Q: Unlike other documentaries and feature films we've seen about cancer, we were struck by the very hopeful tone of More To Live For, and the lack of "heroes," save for Klaus Keiser who merely did what we should be all doing: Becoming bone marrow donors. Was this an intentional decision?
Again, hand-in-hand with having an illness like leukemia exists the hope that a cure will be found. While one struggles with doctors, intense physical symptoms, health insurance, etc., one is always cognizant of the hope one needs to continue onward every day. Hope is a natural part of any cancer story.
Q: We got the bone marrow donorship message loudly and clearly. Are audiences responding as you two and Noah hoped they would?
We are completely thrilled. It is our mission to raise the awareness about the need for new donors, and we are enormously gratified to see people registering to become donors after each screening.

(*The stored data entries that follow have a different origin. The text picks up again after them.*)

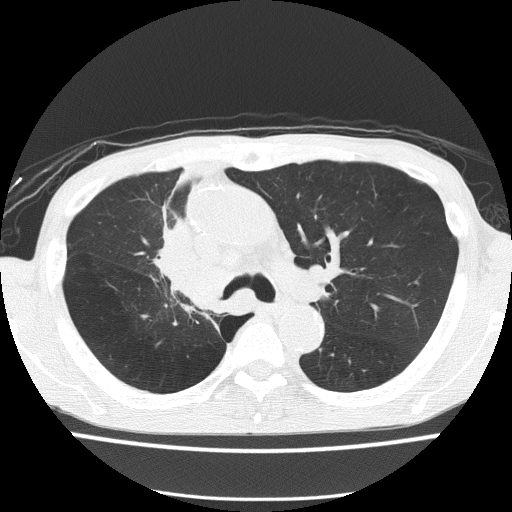
Axial slice from a low-dose chest CT screening exam; baseline screening round; lung window (W 1500 / L -600 HU); 2 mm slice thickness; lung (sharp) reconstruction kernel (FC51); slice 52 of 150 in the series; 512 × 512 image matrix. Male participant, aged 59 years at enrolment. Former smoker at enrolment.
- Expert reader's lesion annotation, bounding box [x1, y1, x2, y2] px = [139, 231, 233, 322].
- The screening reader recorded 5 non-calcified nodules or masses ≥4 mm on this exam (left upper lobe, left upper lobe, left upper lobe, right middle lobe, right lower lobe); which of them this box marks is not recorded.
- Official screen result: positive, change unspecified: nodule(s) >= 4 mm or enlarging nodule(s), mass(es), or other non-specific abnormalities suspicious for lung cancer.
- Later outcome: lung cancer diagnosed 72 days after this screen — squamous cell carcinoma, NOS, right upper lobe, moderately differentiated (G2), stage IV (AJCC 6th edition).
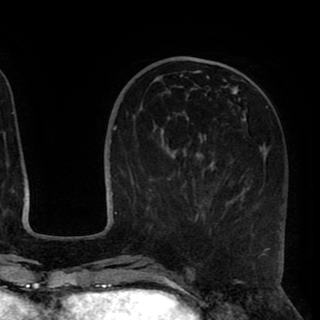
Breast MRI (dynamic contrast-enhanced), one axial slice. Position 34 of 90 along the scan axis. Cropped to one breast. Dynamic contrast-enhanced series, time point 2 of 8 at this slice position (early post-contrast). 1.5 T. TE 2.6 ms, TR 5.5 ms. 2 mm slice thickness. 320 × 320 image matrix, field of view 219 × 219 mm. Female patient.
Outlined on this slice (semi-automatically segmented with operator editing):
- enhancing-tissue mask used for the functional tumour volume (all voxels passing the contrast-enhancement thresholds inside the analysis volume; usually the tumour): bounding box [x1, y1, x2, y2] px = [169, 75, 269, 220]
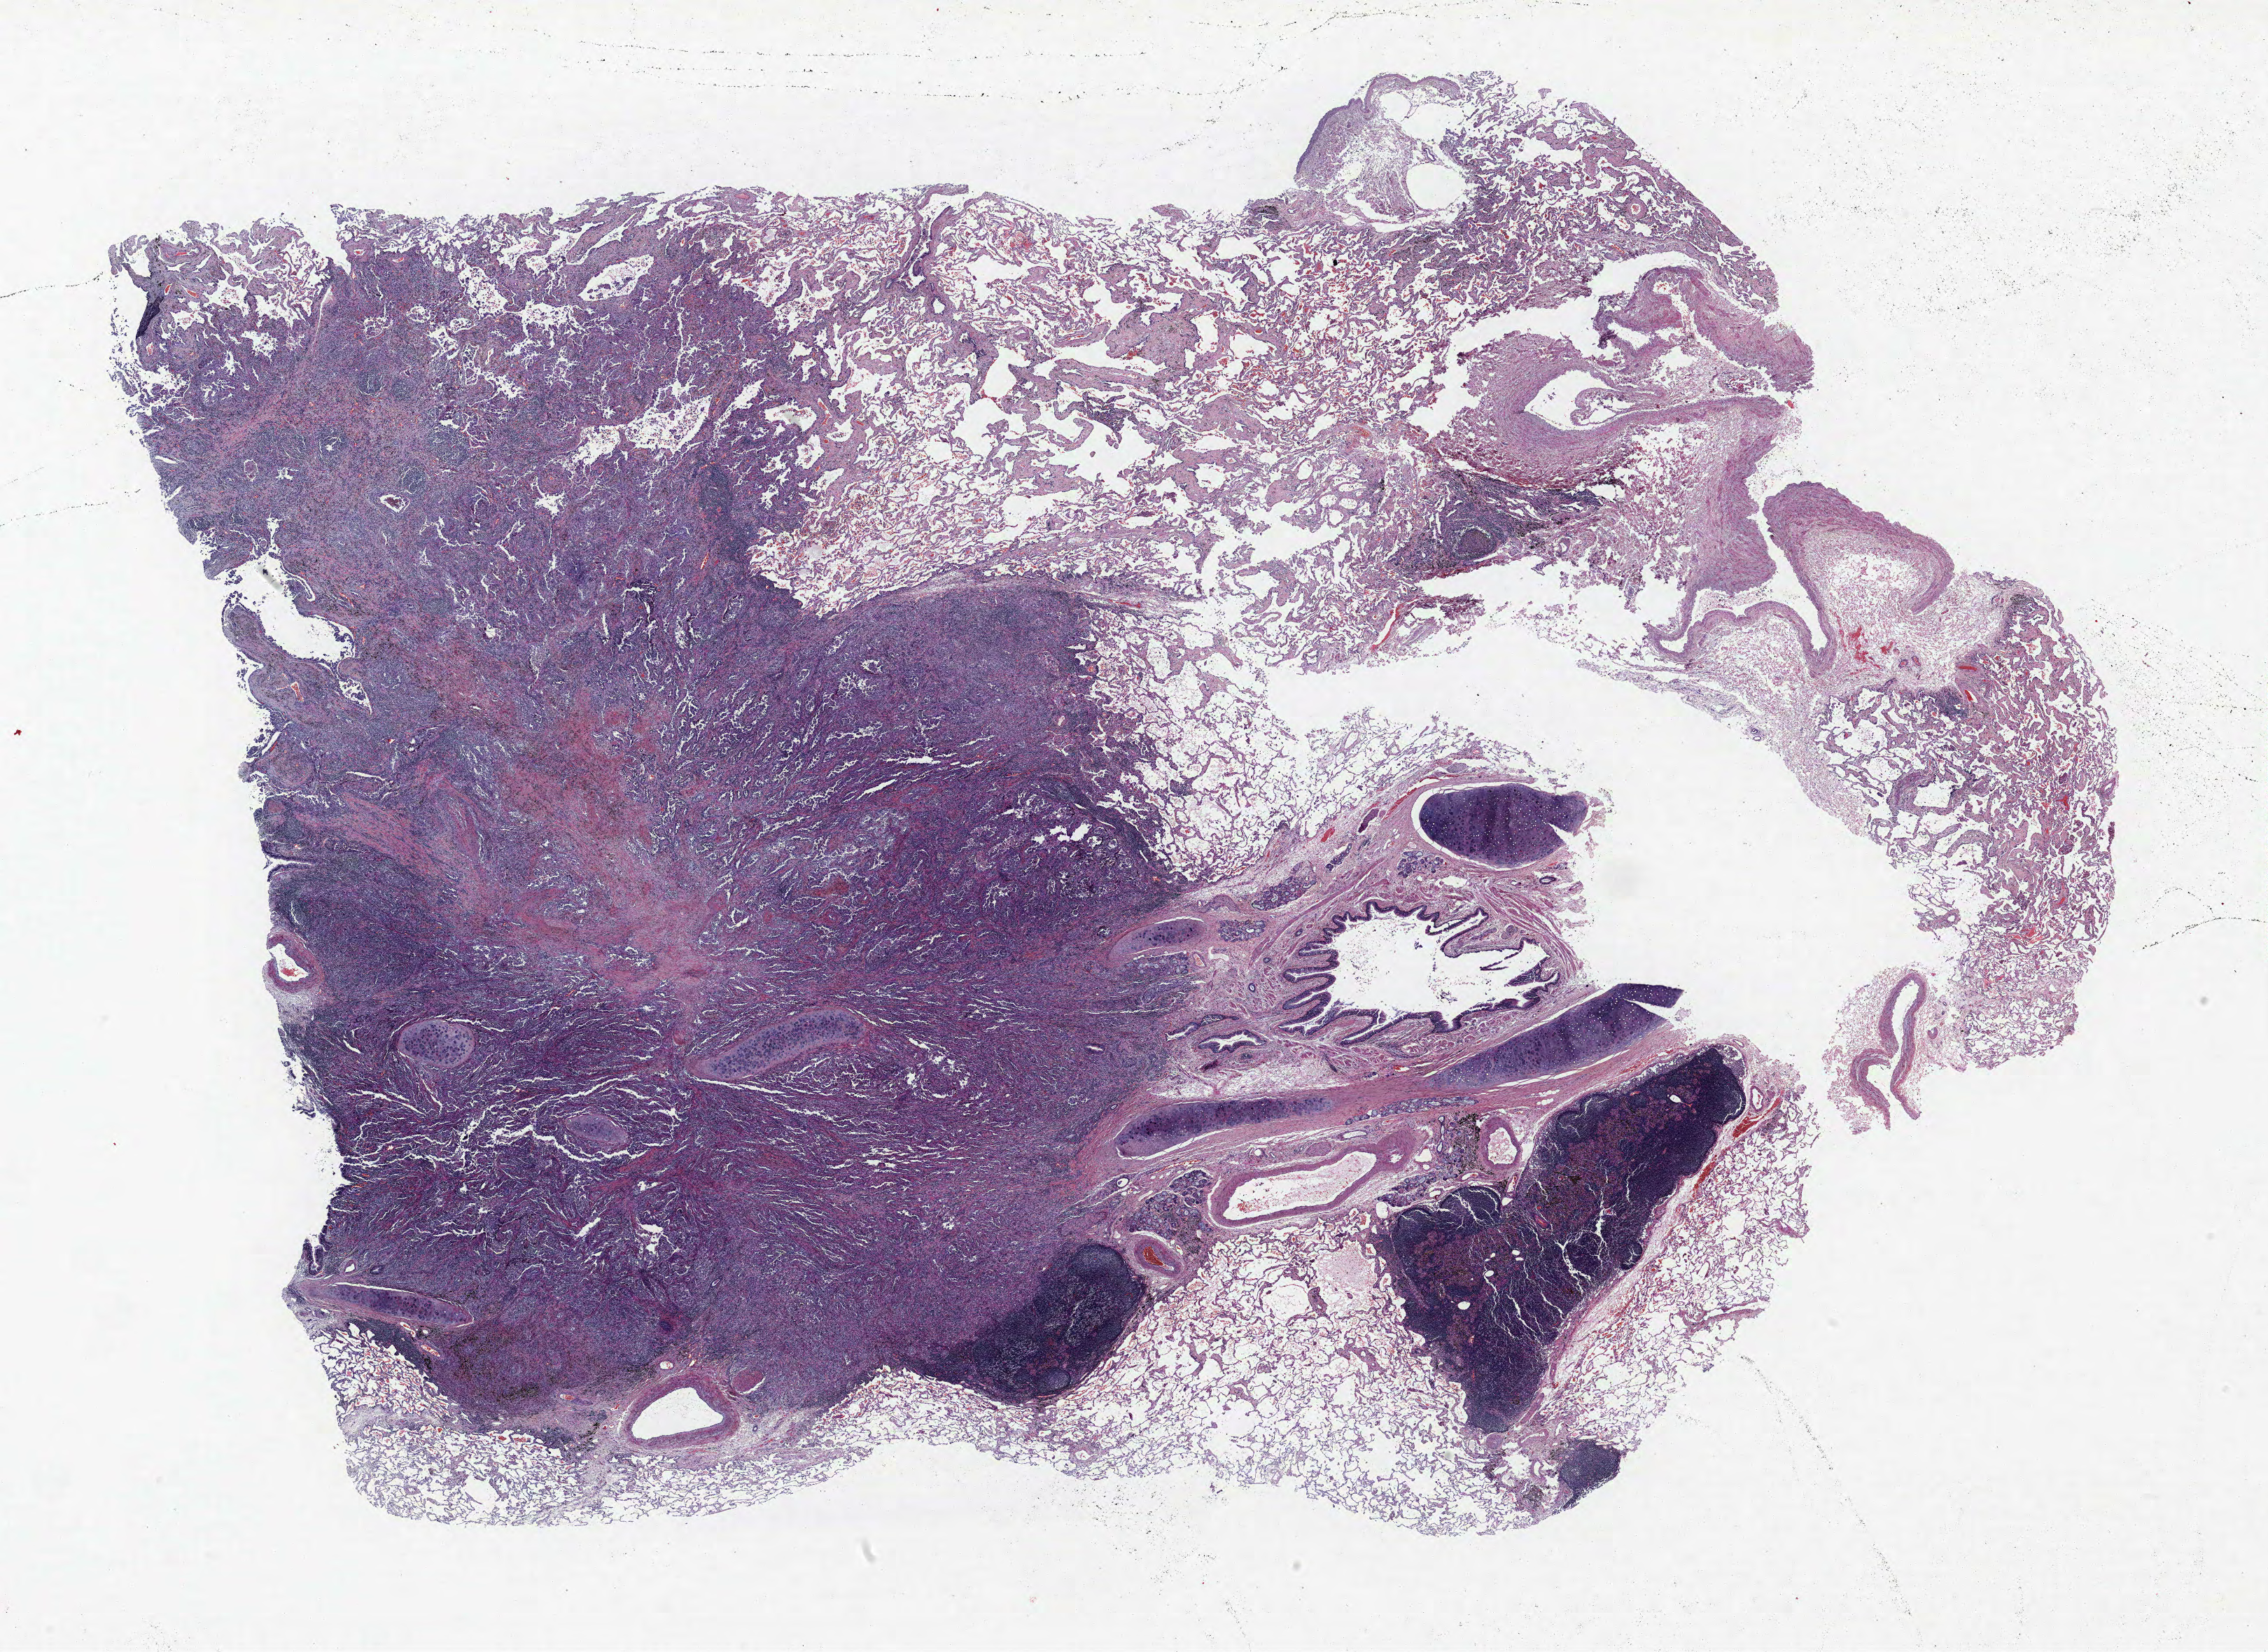
Whole-slide histology image, H&E, whole scanned area (about 25.9 x 18.9 mm, slide scanned at 40x) shown as a low-resolution overview; FFPE section; lung tissue. Female patient, aged 66 at enrolment. Grade: poorly differentiated (G3).
* participant's lung-cancer diagnosis: Adenocarcinoma, NOS (ICD-O-3 8140/3)
* tumour size (pathology): 18 mm
* primary tumour location (clinical record): right upper lobe
* stage (AJCC 6th edition): IA
* ICD-O-3 topography: upper lobe of lung (C34.1)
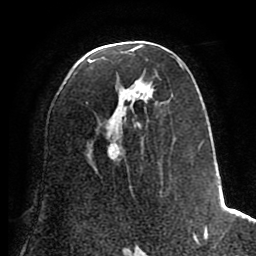
Breast MRI (dynamic contrast-enhanced), one axial slice; cropped to one breast; dynamic contrast-enhanced series, time point 2 of 8 at this slice position (early post-contrast); 1.5 T; TE 2.6 ms, TR 5.6 ms; 2 mm slice thickness; 256 × 256 image matrix, field of view 170 × 170 mm. Female patient.
Outlined on this slice (semi-automatic segmentation, software-assisted and operator-edited):
- enhancing-tissue mask used for the functional tumour volume (all voxels passing the contrast-enhancement thresholds inside the analysis volume; usually the tumour): bounding box <86,46,209,242> (left, top, right, bottom; pixels)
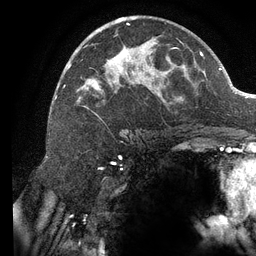
Breast MRI (dynamic contrast-enhanced), one axial slice; slice 72 of 134 in the series (ordered by position); cropped to one breast; dynamic contrast-enhanced series, time point 2 of 6 at this slice position (early post-contrast); 3 T; TE 2.7 ms, TR 6.5 ms; 1.2 mm slice thickness; 256 × 256 image matrix, field of view 200 × 200 mm. Female patient.
Outlined on this slice (semi-automatically segmented with operator editing):
- enhancing-tissue mask used for the functional tumour volume (all voxels passing the contrast-enhancement thresholds inside the analysis volume; usually the tumour): bounding box <63,17,182,119> (left, top, right, bottom; pixels)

So far, 100 percent of the eligible audience members have been tested, which is huge. We know that many more matches will be made and lives saved as a result of our efforts.
Q: Your director, Noah Hutton, did a little bit of everything for this project. Tell us more about Noah's journey to find creative, entertaining ways to weave these three very different stories into one very realistic, but hopeful, film.
Noah is a thoughtful filmmaker. He has a natural ability to tell stories about people, where they are respected and valued on film. When we presented him with our ideas for the film, we spoke about ways to best convey our message.
Noah conceived of the idea of the three perspectives, and found a way to capture the essence of the three men. I believe it is his skill as a filmmaker and editor that empowers the viewer to experience these stories as separate but connected.
Q: Part of your foundation's mission to raise money for this cause is to combine screenings with performances by some of the greatest pop and jazz performers around, something Michael would be profoundly proud of. How close is this to becoming a reality? Or, what about a benefit CD?
We are beginning to travel the globe with this film, which include jazz and music festivals. Michael was not only a great artist, but a much beloved man in the music industry. We are so blessed with being able to carry his message to his fans and colleagues around the globe who loved him and his music.
Thanks for the idea about a benefit CD… We’ll think about it!